Bahreïn : le dialogue est mort, vive le dialogue

Le prince héritier Salman ben Hamad Al-Khalifa reprend la main · Près de trois ans après le soulèvement du rond-point de la Perle, le prince héritier du Bahreïn Salman ben Hamad Al-Khalifa a créé la surprise en recevant les acteurs politiques, y compris l’opposition chiite. Il s’agit de relancer, pour la troisième fois, un « dialogue national ». Ce retour sur la scène politique de la figure modérée et moderniste du régime illustre une fois de plus les luttes d’influence au sein de la famille royale.

Salman bin Hamad Al-Khalifa au Forum économique mondial, Davos.
World Economic Forum/Monika Flueckiger, 28 janvier 2010.

Le 9 janvier 2014, le régime de la famille Al-Khalifa suspendait le dialogue national lancé un an plus tôt. Six jours plus tard, l’agence de presse officielle du Bahreïn annonçait que le prince héritier avait reçu les membres d’associations politiques, y compris le parti d’opposition chiite Wefaq « pour discuter les moyens de surmonter les obstacles au dialogue ».

Le timing n’est pas anodin : comme chaque année depuis trois ans, le régime craint les commémorations du soulèvement du 14 février 2011 sur la place de la Perle. Comme il l’avait fait en lançant le 10 février 2013 de nouvelles discussions, il entend reprendre l’initiative et donner un nouveau souffle au processus de concertation censé permettre la sortie de crise. Il entend aussi et surtout mobiliser les acteurs politiques de l’opposition pour éviter que l’exaspération de la rue ne se cristallise à la date anniversaire.

•••

§ **Questions d'étude**:
a – Traduisez en anglais cette phrase de l'extrait : « Le 9 janvier 2014, le régime de la famille Al-Khalifa suspendait le dialogue national lancé un an plus tôt. »
b – Résumez l'extrait en deux phrases.
Les enregistrements n'ont aucun rapport avec l'extrait.

•••

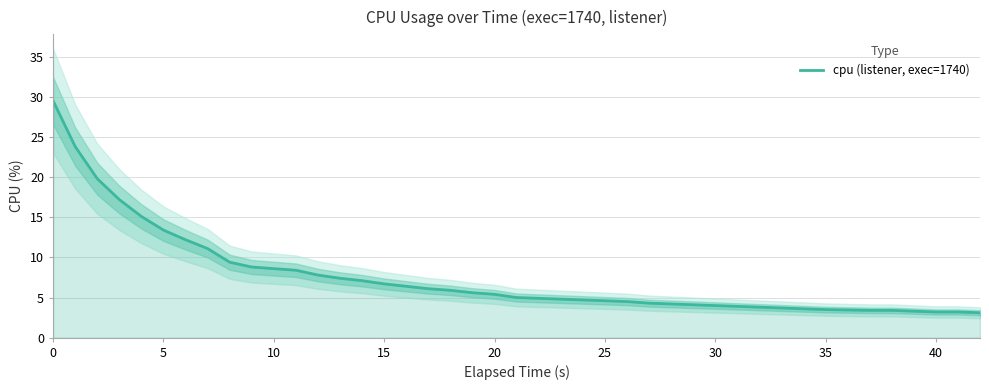

Is it true that cpu (listener, exec=1740) equals 4.7 at 40?

False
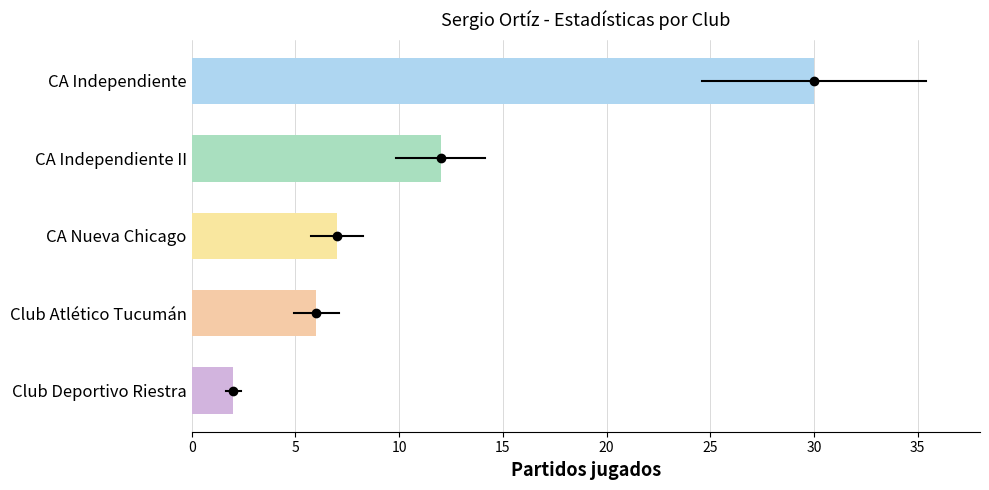

Is it true that the value at Club Atlético Tucumán is 9?

False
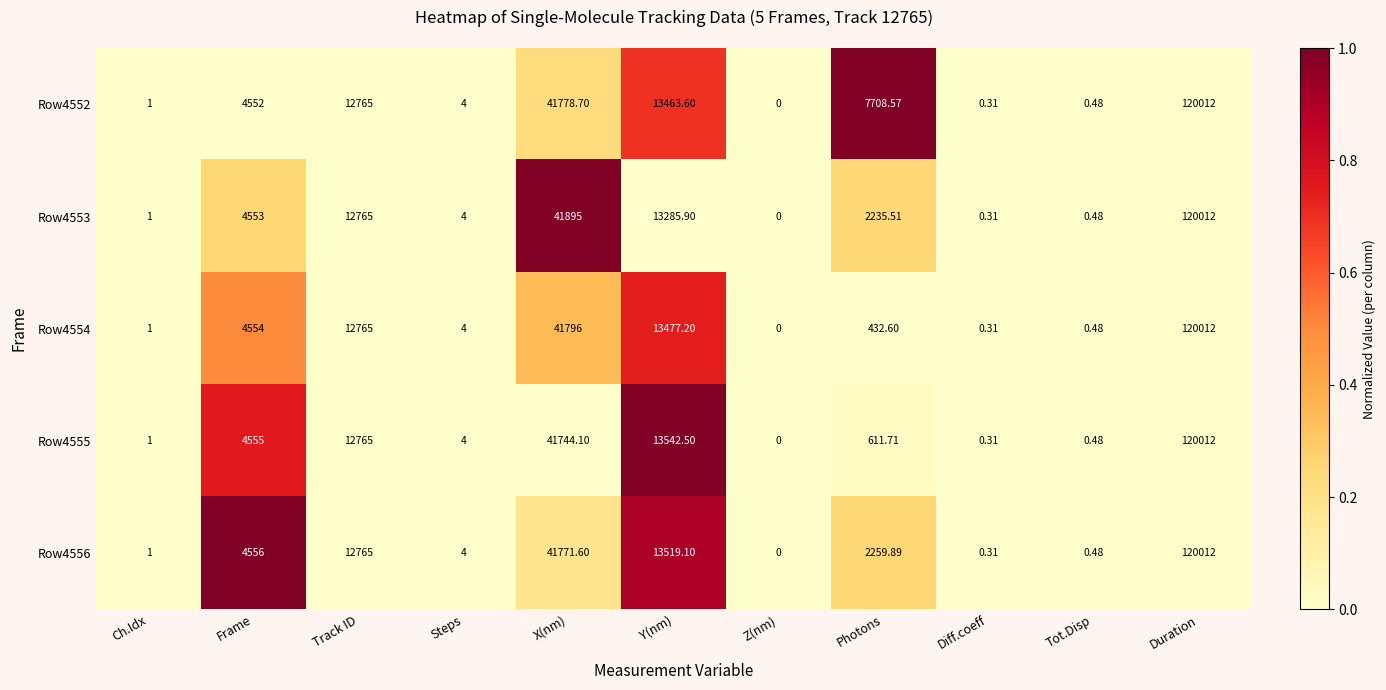

List the labels in order of Row4554 value, largest first.

Duration, X(nm), Y(nm), Track ID, Frame, Photons, Steps, Ch.Idx, Tot.Disp, Diff.coeff, Z(nm)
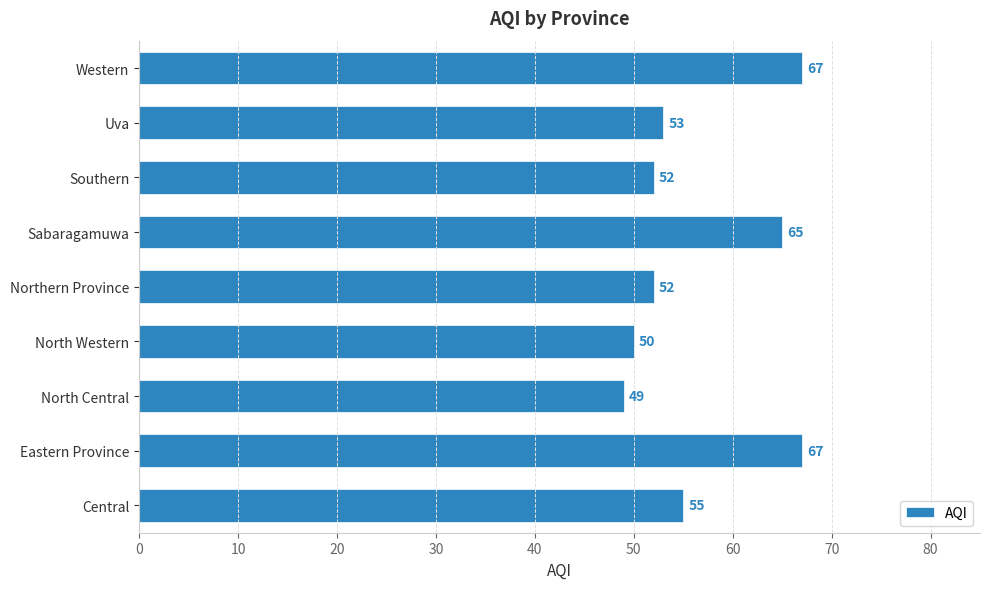

Which label corresponds to the smallest value in the chart?

North Central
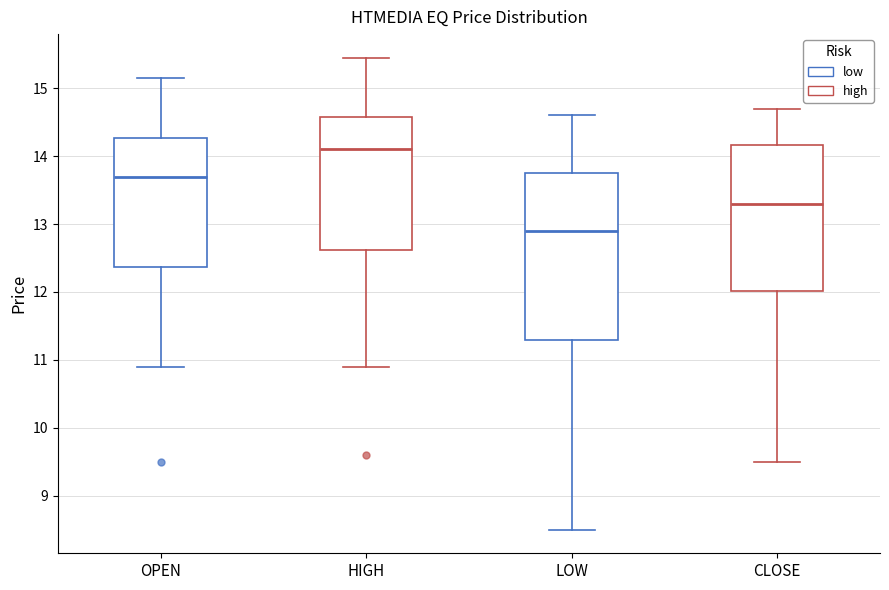

Which box's median line is the highest?

HIGH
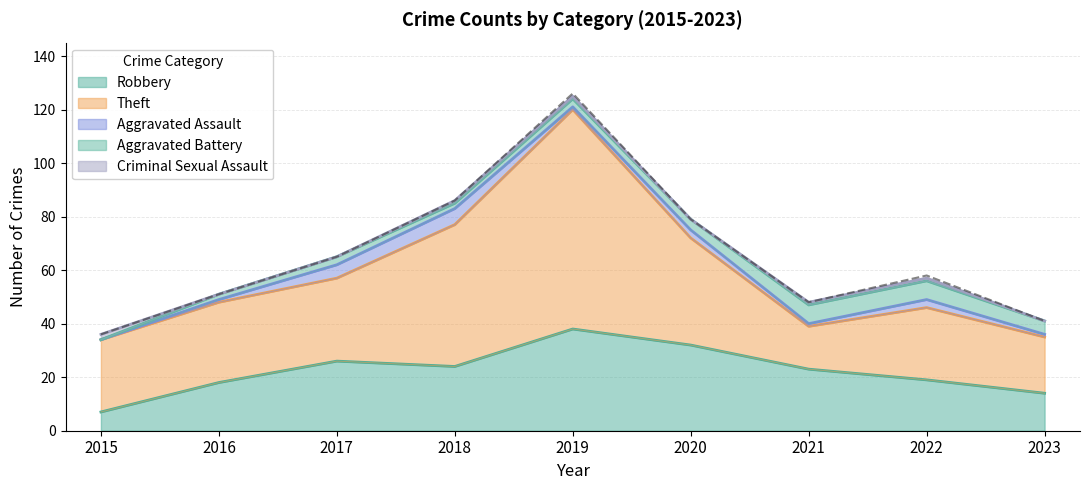

What is the maximum value for Aggravated Battery?

7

•••

§ **Corrigé de l'exercice**:
a – On January 9, 2014, the Al-Khalifa family regime suspended the national dialogue that had been launched a year earlier.

b – Près de trois ans après le soulèvement du rond-point de la Perle, le prince héritier Salman ben Hamad Al-Khalifa a reçu les acteurs politiques, dont le parti d'opposition chiite Wefaq, pour relancer une troisième fois le dialogue national, suspendu le 9 janvier 2014. Le régime, qui craint les commémorations du soulèvement du 14 février 2011, entend ainsi reprendre l'initiative et mobiliser l'opposition pour éviter que l'exaspération de la rue ne se cristallise à la date anniversaire.